Items from a dataset
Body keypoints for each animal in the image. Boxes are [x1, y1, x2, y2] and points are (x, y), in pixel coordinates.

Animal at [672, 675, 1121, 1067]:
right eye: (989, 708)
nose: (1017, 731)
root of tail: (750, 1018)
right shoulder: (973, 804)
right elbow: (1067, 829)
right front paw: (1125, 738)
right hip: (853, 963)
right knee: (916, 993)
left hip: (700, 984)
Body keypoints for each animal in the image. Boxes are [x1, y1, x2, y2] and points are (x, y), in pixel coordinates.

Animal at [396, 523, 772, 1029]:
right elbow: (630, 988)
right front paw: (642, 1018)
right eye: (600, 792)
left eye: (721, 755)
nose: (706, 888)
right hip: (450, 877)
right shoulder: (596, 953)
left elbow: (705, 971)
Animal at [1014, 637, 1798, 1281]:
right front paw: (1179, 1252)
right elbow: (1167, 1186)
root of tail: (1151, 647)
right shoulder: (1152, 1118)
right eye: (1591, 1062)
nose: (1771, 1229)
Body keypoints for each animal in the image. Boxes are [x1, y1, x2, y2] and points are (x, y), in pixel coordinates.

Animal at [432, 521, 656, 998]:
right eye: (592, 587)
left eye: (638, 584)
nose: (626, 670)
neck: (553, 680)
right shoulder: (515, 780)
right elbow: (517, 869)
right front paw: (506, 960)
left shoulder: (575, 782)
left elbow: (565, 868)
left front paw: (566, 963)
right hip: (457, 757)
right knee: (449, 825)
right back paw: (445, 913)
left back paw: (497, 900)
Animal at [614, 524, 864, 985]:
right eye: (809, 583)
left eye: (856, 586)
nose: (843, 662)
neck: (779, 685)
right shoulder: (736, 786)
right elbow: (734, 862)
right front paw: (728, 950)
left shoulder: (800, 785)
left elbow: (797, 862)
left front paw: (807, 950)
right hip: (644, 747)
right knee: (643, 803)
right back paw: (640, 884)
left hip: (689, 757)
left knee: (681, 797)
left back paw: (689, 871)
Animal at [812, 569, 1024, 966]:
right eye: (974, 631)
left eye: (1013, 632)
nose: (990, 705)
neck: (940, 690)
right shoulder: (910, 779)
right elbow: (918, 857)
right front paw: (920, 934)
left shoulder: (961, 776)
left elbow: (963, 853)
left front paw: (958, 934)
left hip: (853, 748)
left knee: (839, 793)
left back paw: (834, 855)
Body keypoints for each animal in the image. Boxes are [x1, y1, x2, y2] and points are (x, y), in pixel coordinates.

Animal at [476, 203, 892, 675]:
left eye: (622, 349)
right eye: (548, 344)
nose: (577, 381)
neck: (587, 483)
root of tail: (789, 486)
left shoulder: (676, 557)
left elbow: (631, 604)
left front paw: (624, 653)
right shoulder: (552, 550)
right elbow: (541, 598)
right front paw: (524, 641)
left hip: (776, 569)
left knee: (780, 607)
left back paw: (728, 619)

> [WHAT YOU ARE ASKED TO DO] Could every entry above be printed again, word for word?

> [TASK ANSWER]
Body keypoints for each animal in the image. Boxes are [x1, y1, x2, y2] and points are (x, y), in pixel coordinates.

Animal at [672, 675, 1121, 1067]:
right eye: (989, 708)
nose: (1017, 731)
root of tail: (750, 1018)
right shoulder: (973, 804)
right elbow: (1067, 829)
right front paw: (1125, 738)
right hip: (853, 963)
right knee: (916, 993)
left hip: (700, 984)
Body keypoints for each animal in the image. Boxes are [x1, y1, x2, y2] and points are (x, y), in pixel coordinates.

Animal at [396, 523, 772, 1029]:
right elbow: (630, 988)
right front paw: (642, 1018)
right eye: (600, 792)
left eye: (721, 755)
nose: (706, 888)
right hip: (450, 877)
right shoulder: (596, 953)
left elbow: (705, 971)
Animal at [1014, 637, 1798, 1281]:
right front paw: (1179, 1252)
right elbow: (1167, 1186)
root of tail: (1151, 647)
right shoulder: (1152, 1118)
right eye: (1591, 1062)
nose: (1771, 1229)
Body keypoints for each animal in the image. Boxes are [x1, y1, x2, y2] and points are (x, y), in pixel coordinates.

Animal at [432, 521, 656, 998]:
right eye: (592, 587)
left eye: (638, 584)
nose: (626, 670)
neck: (553, 680)
right shoulder: (515, 780)
right elbow: (517, 869)
right front paw: (506, 960)
left shoulder: (575, 782)
left elbow: (565, 868)
left front paw: (566, 963)
right hip: (457, 757)
right knee: (449, 825)
right back paw: (445, 913)
left back paw: (497, 900)
Animal at [614, 524, 864, 985]:
right eye: (809, 583)
left eye: (856, 586)
nose: (843, 662)
neck: (779, 685)
right shoulder: (736, 786)
right elbow: (734, 862)
right front paw: (728, 950)
left shoulder: (800, 785)
left elbow: (797, 862)
left front paw: (807, 950)
right hip: (644, 747)
right knee: (643, 803)
right back paw: (640, 884)
left hip: (689, 757)
left knee: (681, 797)
left back paw: (689, 871)
Animal at [812, 569, 1024, 966]:
right eye: (974, 631)
left eye: (1013, 632)
nose: (990, 705)
neck: (940, 690)
right shoulder: (910, 779)
right elbow: (918, 857)
right front paw: (920, 934)
left shoulder: (961, 776)
left elbow: (963, 853)
left front paw: (958, 934)
left hip: (853, 748)
left knee: (839, 793)
left back paw: (834, 855)
Body keypoints for each animal in the image. Boxes are [x1, y1, x2, y2] and points are (x, y), in pixel coordinates.

Animal at [476, 203, 892, 675]:
left eye: (622, 349)
right eye: (548, 344)
nose: (577, 381)
neck: (587, 483)
root of tail: (789, 486)
left shoulder: (676, 557)
left elbow: (631, 604)
left front paw: (624, 653)
right shoulder: (552, 550)
right elbow: (541, 598)
right front paw: (524, 641)
left hip: (776, 569)
left knee: (780, 607)
left back paw: (728, 619)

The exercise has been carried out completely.